Congo - Présidentielle: Les évêques catholiques inquiets, s'interrogent

Denis Sassou N' Guesso, président du Congo -Brazzaville
Par Jean Kelly Kouassi
Publié le 02 février 2021 à 20:22 | mis à jour le 02 février 2021 à 20:22

Les évêques du Congo -Brazzaville ont émis de "sérieuses réserves", mardi 2 février 2021, quant à l’organisation et à la transparence du scrutin prévu dans le pays le 21 mars prochain, apprend-on de VOA-Afrique.

Présidentielle au Congo - Brazzaville: Les évêques catholiques émettent des réserves

"Certes, les élections sont prévues pour le 21 mars prochain, néanmoins nous émettons de sérieuses réserves qu'une élection présidentielle apaisée, participative, transparente, libre et crédible, puisse être organisée dans les conditions actuelles", indique la Conférence épiscopale du Congo dans une déclaration lue devant la presse par son porte-parole, Mgr Victor Abagna Mossa.

"Comment, en effet, pourra-t-on tenir l'ensemble des mesures barrières et rassemblements de masses qu'exige une campagne électorale libre? La loi électorale exige que le dépouillement des urnes, soit public. Comment entend-on répondre à cette exigence de transparence, avec notamment un couvre-feu à 20 h", s'interrogent les évêques catholiques au regard de la situation sanitaire due à la crise de la Covid-19.

Plusieurs villes du pays, notamment Pointe Noire et Brazzaville, les deux principales agglomérations du pays, sont en effet sous couvre-feu depuis mars 2020. Selon les évêques catholiques, les congolais ont de moins en moins foi au système électoral actuel, avec un fichier non maitrisé, comportant entre autres des personnes décédées, et des institutions chargées des élections dont l'indépendance est encore à démontrer.

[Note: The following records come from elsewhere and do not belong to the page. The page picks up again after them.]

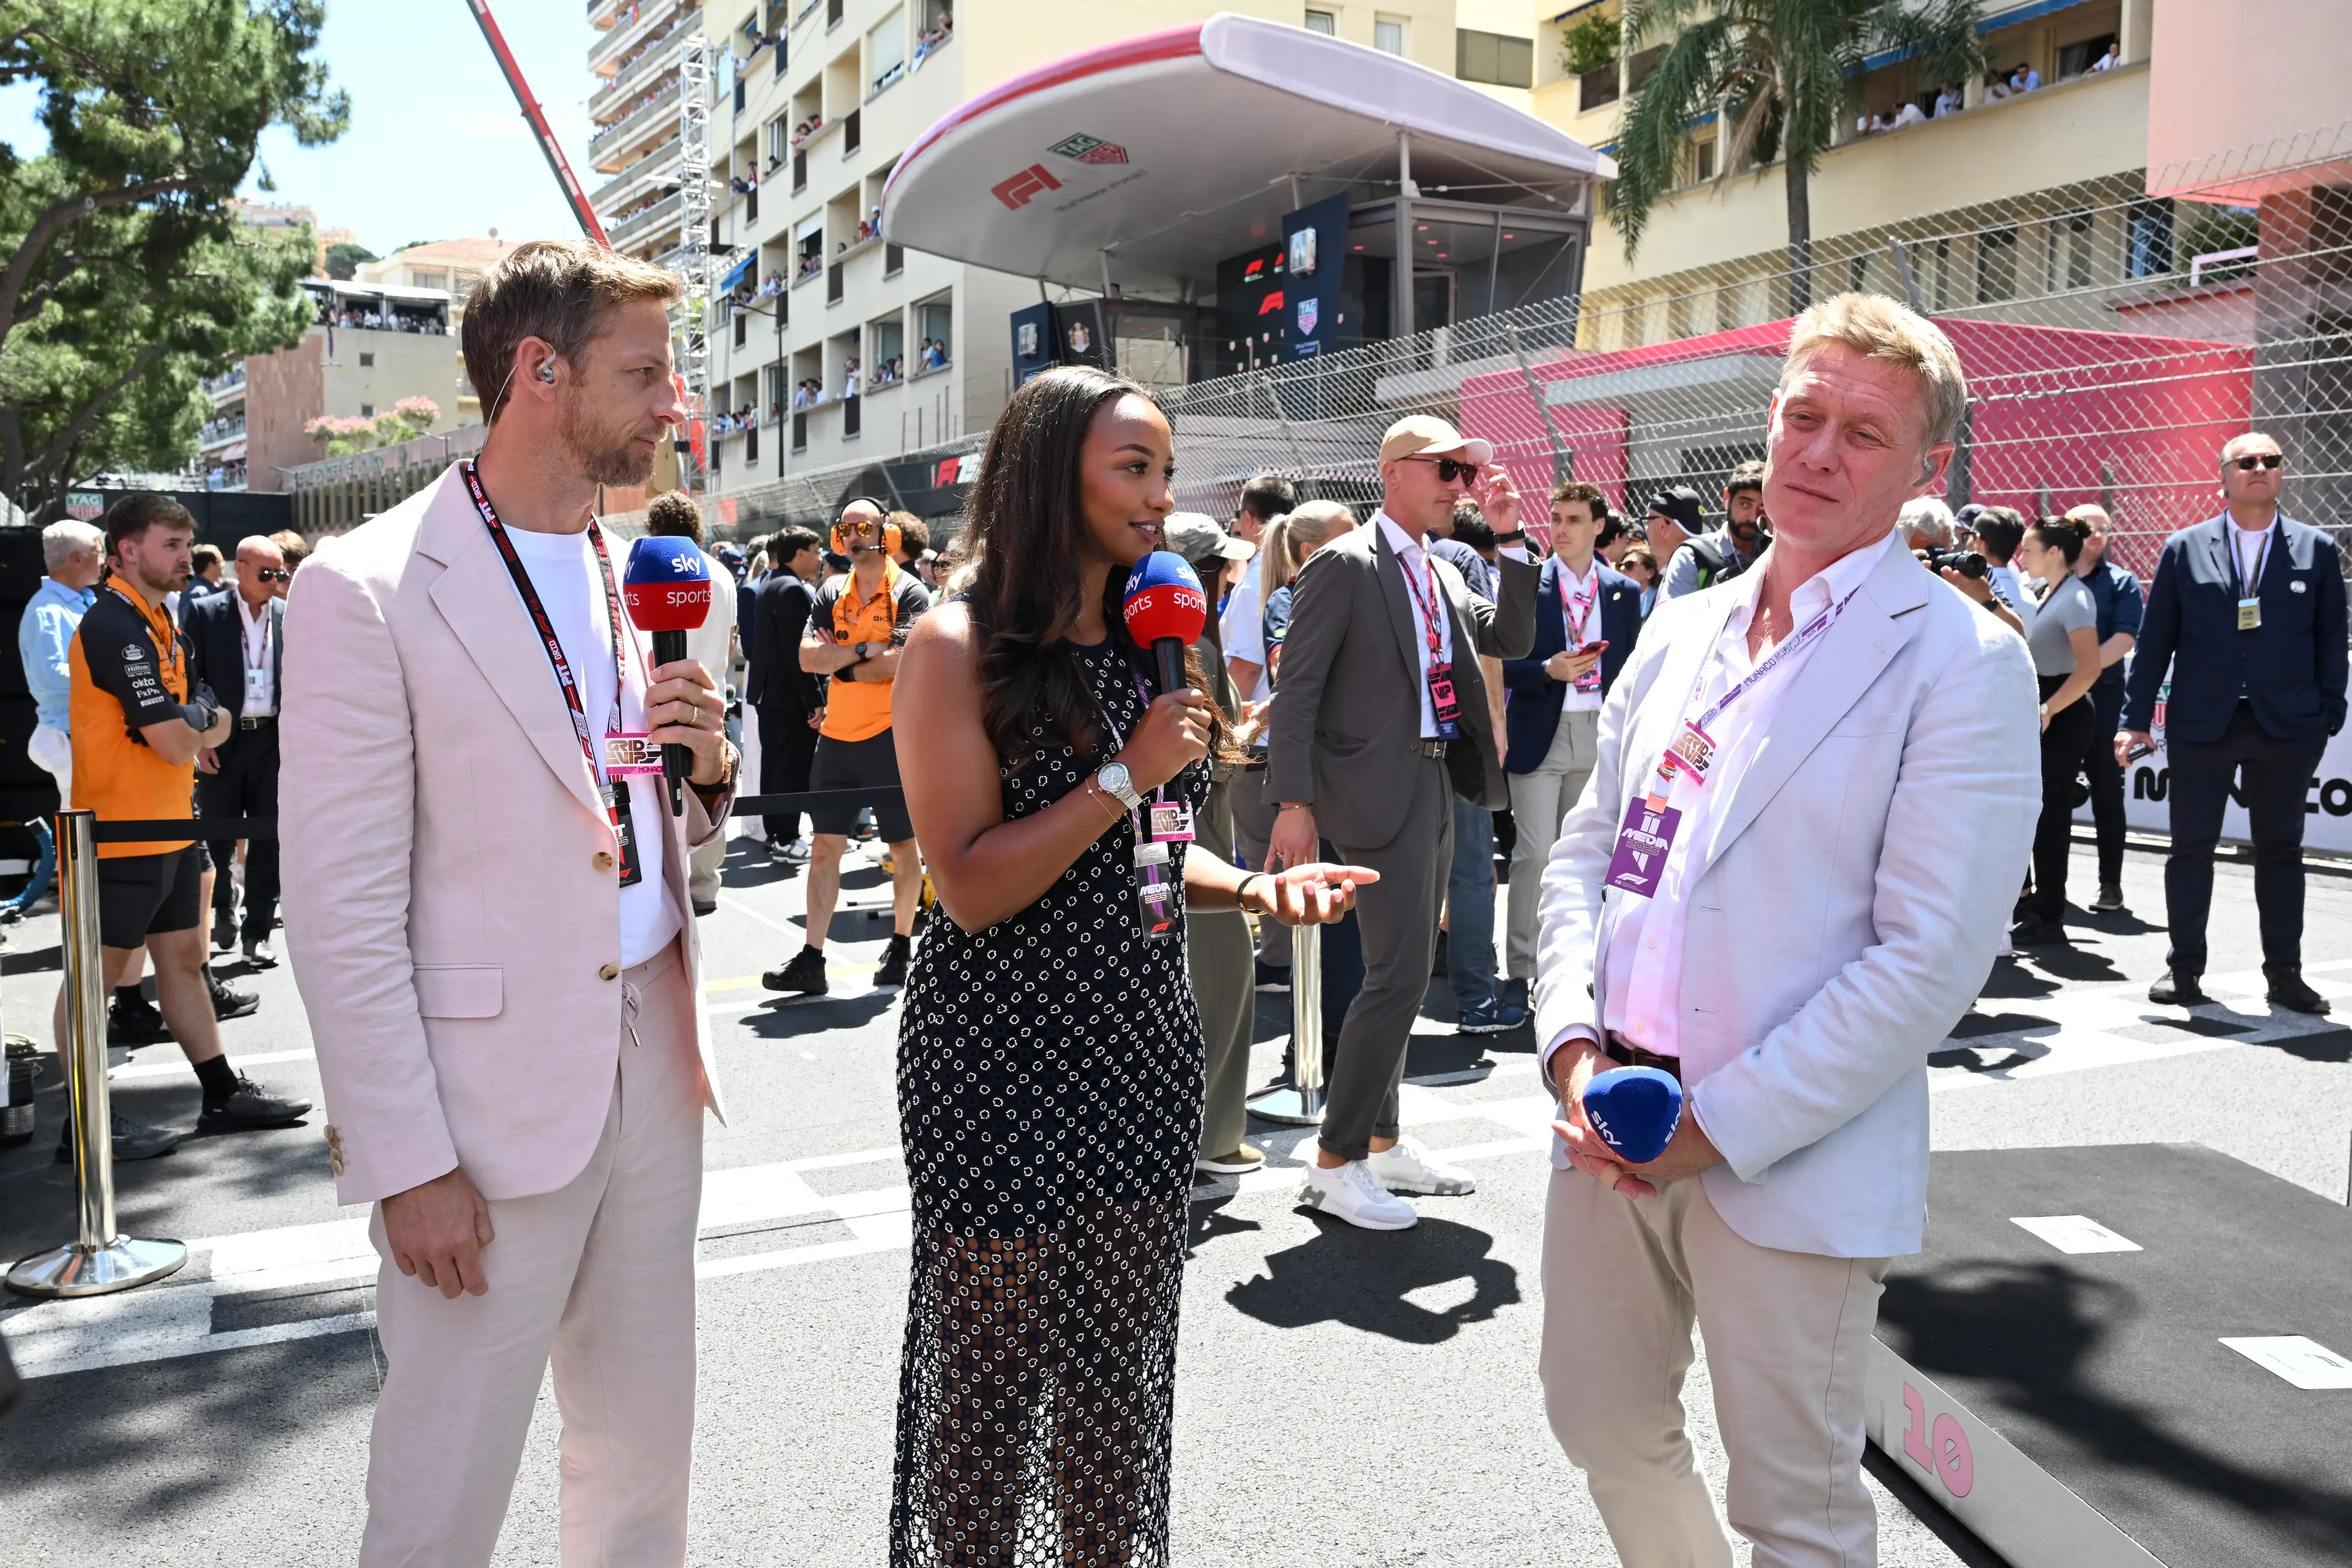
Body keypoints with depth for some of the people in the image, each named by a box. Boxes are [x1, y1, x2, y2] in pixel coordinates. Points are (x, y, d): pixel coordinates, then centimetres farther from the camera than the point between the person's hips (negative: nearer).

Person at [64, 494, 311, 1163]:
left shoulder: (158, 623, 14)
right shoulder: (115, 626, -17)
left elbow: (216, 724, 15)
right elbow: (177, 742, -22)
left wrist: (186, 722, -5)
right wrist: (194, 718, -1)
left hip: (169, 827, 10)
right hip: (123, 832, -10)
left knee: (183, 959, 14)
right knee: (99, 971, -1)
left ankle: (224, 1095, 22)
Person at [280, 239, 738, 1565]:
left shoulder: (642, 580, 10)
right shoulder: (368, 590, -11)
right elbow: (342, 915, -12)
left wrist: (707, 768, -3)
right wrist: (410, 1165, -14)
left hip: (652, 1068, 6)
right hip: (492, 1098, -6)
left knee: (645, 1454, 18)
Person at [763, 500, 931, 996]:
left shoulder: (909, 592, -5)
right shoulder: (833, 593, 11)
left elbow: (901, 663, -18)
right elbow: (807, 657, -1)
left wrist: (840, 662, -7)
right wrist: (864, 649, -13)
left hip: (890, 735, -5)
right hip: (837, 736, 5)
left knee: (903, 845, 7)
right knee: (825, 846, 3)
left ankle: (901, 948, 22)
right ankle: (811, 960, 5)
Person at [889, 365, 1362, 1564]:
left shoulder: (1149, 639, 9)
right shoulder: (958, 647, -11)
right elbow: (970, 888, -18)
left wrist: (1253, 887, -1)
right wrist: (1127, 773, -20)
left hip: (1142, 1046, 6)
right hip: (1003, 1058, -6)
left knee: (1118, 1368, 16)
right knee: (993, 1376, 8)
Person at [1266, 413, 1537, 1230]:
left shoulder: (1442, 575, 16)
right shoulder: (1345, 564, -9)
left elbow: (1511, 639, 11)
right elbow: (1297, 687, -13)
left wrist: (1510, 539, 3)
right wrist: (1294, 804, -20)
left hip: (1436, 782, 9)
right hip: (1381, 787, -9)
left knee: (1403, 972, 14)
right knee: (1399, 973, -10)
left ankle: (1382, 1140, 26)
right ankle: (1335, 1163, 0)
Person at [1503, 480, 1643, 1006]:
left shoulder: (1624, 592, 8)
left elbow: (1632, 666, 11)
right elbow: (1505, 663, -2)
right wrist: (1549, 670, -18)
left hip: (1599, 734, 3)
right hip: (1541, 734, -3)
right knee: (1536, 854, -7)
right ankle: (1522, 970, 1)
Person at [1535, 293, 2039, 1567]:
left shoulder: (1961, 663, -9)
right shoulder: (1681, 629, 10)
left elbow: (1934, 958, -15)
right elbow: (1585, 849, 10)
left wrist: (1724, 1123, -16)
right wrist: (1573, 1045, -5)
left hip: (1788, 1163, -5)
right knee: (1603, 1429, 20)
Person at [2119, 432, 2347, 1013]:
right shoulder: (2185, 549, 2)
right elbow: (2154, 639, 2)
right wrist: (2136, 718, -3)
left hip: (2286, 726, 1)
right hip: (2200, 725, -1)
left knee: (2280, 850, 9)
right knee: (2191, 849, 5)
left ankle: (2285, 974, 19)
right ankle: (2184, 969, 15)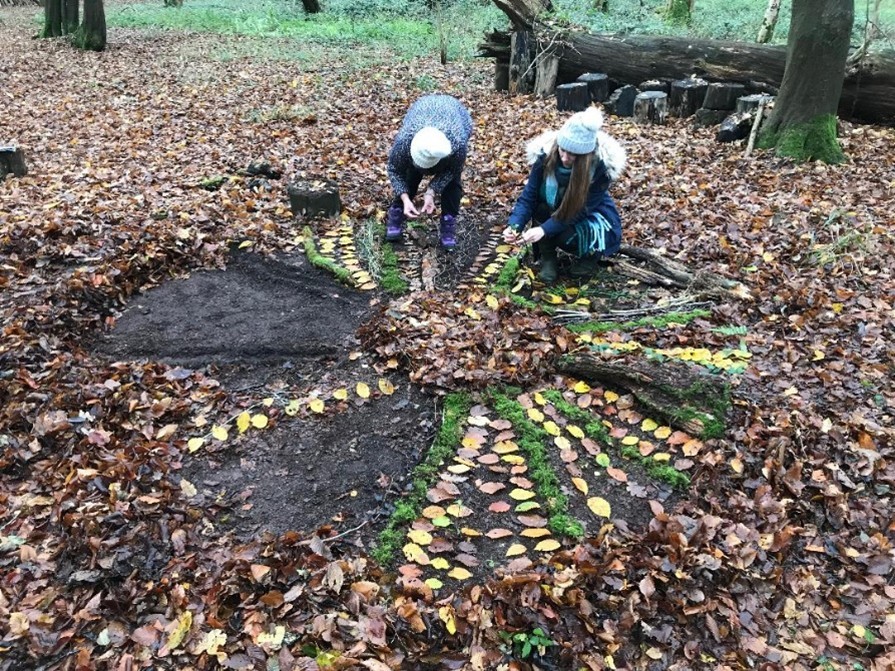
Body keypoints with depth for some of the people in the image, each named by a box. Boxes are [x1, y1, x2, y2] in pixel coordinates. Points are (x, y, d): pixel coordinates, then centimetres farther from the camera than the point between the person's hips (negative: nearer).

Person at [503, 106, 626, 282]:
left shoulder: (601, 165, -30)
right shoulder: (546, 154, -23)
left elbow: (581, 210, -30)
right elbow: (529, 196, -20)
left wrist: (544, 229, -41)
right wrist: (514, 225, -38)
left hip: (592, 217, -3)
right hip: (557, 212, 3)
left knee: (567, 236, -33)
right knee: (540, 207, -29)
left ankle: (591, 254, 2)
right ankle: (548, 259, -8)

« Comment va-t-on extraire les agents de la force publique du fichier électoral pour les inscrire dans une liste spéciale, afin qu'ils votent avant les autres Congolais? ", se demande encore la conférence épiscopale.


Les candidats à la présidentielle ont jusqu'au 7 février prochain pour déposer leurs dossiers de candidature. Le président sortant Denis Sassou N’guesso, faut-il le rappeler, est candidat à sa propre succession après 36 ans passés à la tête de cet État de l’ Afrique centrale.